Dillion’s rule states that (an 1868 court argument) “Municipal corporations owe their origin to, and derive their powers and rights wholly from, the legislature. It breathes into them the breath of life, without which they cannot exist. As it creates, so may it destroy. If it may destroy, it may abridge and control”.

However, another individual introduces a doctrine known as the Colley doctrine or the doctrine of home rule, “Expressed the theory of an inherent right to local self-determination.” The Supreme Court concluded and adopted Dillion’s Rule. Thousands of cases have been determined for the state based on Dillion’s rule.

This assignment undermines Lawrence’s democracy. David Miller argues that Dillion’s rule was wrong because “having great political authority while having little legal legitimacy” ending up being that municipalities were more “tenants of their states”.

Lawrence preemptions, from just about all the local laws, by way of overseer and receivership, means a loss of local control, and that for Lawrence it “cannot fit our need and thus create economic implications.” However, Massachusetts is a home rule state. It does not identify, at least on paper, Dillion’s rule. So why does the Commonwealth usurp Lawrence’s authority? Is it because of control of money, power, discrimination, etc.?

The residents of this city must educate themselves and find that the only way to regain our powers is to vote for officials that truly represent us and advocate for us. This includes state representatives, governors, attorney generals, etc. To say otherwise would only push off the responsibility we all say we want with local control.

Police Logs and Crime Reports

The Police Log had not been updated since December 23, 2017 and it was finally done on February 4. We are sort of up-to-date for now. Let’s see how soon they put up the data for February 5 because I have something to check out.

Also, the monthly Crime Reports has not been updated since November 2017. There is nothing for December 2017 or 2018.

On a weekly basis, Rumbo receives reports from that organization about all kinds of crime being committed in the City of Lawrence (if reported by the authorities.) This past week, this is what we received:

We’re very sorry, but it looks like we have no crime data for you this week.


This may be because there has been an interruption in the data feed or your police agency doesn’t report weekly.

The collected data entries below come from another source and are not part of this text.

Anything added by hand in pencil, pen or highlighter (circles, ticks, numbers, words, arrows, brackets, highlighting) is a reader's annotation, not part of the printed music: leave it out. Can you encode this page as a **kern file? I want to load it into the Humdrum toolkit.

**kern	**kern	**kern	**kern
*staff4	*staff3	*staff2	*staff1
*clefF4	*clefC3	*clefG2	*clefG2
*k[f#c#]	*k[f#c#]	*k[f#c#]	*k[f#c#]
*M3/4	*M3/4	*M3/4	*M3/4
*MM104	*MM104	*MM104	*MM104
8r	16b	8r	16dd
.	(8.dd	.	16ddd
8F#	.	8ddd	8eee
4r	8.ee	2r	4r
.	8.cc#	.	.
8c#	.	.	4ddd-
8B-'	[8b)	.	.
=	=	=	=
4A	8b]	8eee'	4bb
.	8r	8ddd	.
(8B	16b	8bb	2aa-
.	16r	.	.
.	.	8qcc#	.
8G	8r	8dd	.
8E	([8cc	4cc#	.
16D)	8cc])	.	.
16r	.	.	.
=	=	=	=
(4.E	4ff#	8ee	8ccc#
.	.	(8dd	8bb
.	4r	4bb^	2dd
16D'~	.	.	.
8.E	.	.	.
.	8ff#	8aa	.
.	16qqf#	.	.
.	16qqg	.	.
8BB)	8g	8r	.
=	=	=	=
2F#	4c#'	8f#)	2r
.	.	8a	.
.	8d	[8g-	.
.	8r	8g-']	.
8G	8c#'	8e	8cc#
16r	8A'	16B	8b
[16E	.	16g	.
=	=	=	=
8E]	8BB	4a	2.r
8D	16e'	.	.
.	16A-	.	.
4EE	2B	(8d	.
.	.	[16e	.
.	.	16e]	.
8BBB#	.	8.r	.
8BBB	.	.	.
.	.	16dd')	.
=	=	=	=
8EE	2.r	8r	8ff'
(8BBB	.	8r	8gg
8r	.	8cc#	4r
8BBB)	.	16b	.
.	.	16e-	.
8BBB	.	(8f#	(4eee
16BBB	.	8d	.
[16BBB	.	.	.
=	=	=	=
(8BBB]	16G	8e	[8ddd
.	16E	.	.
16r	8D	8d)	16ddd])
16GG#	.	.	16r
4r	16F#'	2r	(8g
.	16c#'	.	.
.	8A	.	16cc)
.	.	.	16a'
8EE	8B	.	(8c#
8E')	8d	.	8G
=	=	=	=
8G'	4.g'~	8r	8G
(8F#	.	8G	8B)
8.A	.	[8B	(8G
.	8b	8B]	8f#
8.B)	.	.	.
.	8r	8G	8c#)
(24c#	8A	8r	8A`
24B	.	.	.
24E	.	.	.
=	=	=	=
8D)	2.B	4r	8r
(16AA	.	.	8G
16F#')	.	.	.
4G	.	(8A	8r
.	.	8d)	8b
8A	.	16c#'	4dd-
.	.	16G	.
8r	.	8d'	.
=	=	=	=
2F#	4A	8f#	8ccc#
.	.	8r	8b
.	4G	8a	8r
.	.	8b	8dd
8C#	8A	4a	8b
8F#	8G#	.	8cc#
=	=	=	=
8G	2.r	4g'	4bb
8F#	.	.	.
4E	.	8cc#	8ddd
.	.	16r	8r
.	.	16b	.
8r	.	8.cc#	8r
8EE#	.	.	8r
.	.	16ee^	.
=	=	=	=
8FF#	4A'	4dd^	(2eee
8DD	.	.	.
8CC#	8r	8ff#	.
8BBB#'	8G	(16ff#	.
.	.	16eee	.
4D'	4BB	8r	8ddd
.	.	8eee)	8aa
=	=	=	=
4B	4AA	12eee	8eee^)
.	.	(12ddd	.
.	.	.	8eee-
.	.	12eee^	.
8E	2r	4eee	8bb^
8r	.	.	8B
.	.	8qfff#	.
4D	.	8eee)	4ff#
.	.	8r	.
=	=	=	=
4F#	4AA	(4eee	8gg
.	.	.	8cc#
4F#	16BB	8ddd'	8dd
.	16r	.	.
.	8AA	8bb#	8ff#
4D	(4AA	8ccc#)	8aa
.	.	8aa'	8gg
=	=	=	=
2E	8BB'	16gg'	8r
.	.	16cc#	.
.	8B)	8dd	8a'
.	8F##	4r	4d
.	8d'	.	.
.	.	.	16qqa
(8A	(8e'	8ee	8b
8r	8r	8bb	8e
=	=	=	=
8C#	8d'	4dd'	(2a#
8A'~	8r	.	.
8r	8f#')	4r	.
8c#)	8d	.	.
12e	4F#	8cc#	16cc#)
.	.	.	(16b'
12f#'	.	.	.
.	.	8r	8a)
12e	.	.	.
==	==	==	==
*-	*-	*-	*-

Now we know, nothing ever happens in Lawrence!

Sanctuary State?

If we get up one morning and find out that Massachusetts has become a Sanctuary State, that’s not the time to march in demonstrations demanding a reversal. Too late! Blame yourself for not being on top of your politicians’ decisions.

This House Bill S1305 was approved and sent to the Senate for debate by the Committee of Public Safety and Homeland Security, sponsored by James B. Eldridge, Juana Matias, Jack Lewis, Jason M. Lewis and other members of the General Court for legislation to protect the civil rights and safety of all Massachusetts residents.

(3) Neither a law enforcement agency nor the Massachusetts Registry of Motor Vehicles shall make any information in its databases or other record-keeping systems available to any entity for enforcement of any federal program requiring registration of persons on the basis of race, gender, sexual orientation, religion, or national or ethnic origin. Any agreements inconsistent with this section are null and void; provided, however, that nothing in this subsection shall prohibit or restrain a law enforcement agency or the Massachusetts Registry of Motor Vehicles from sending to, or receiving from, any local, state, or federal agency, information regarding citizenship or immigration status, consistent with 8 U.S.C. section 1373.

Class-less Pink

Did you know that I chew gum? Yes, I am confessing! I buy them in large quantities so I won’t run out and keep them by my computer. I like to use them after a meal, even after brushing my teeth – but never in public!

If you watched the Super Bowl when Pink sang the National Anthem, the first thing she did on camera, standing in front of the microphone, ready to begin she pulled the big chunk of gum from her mouth and threw it on the ground. How uncouth!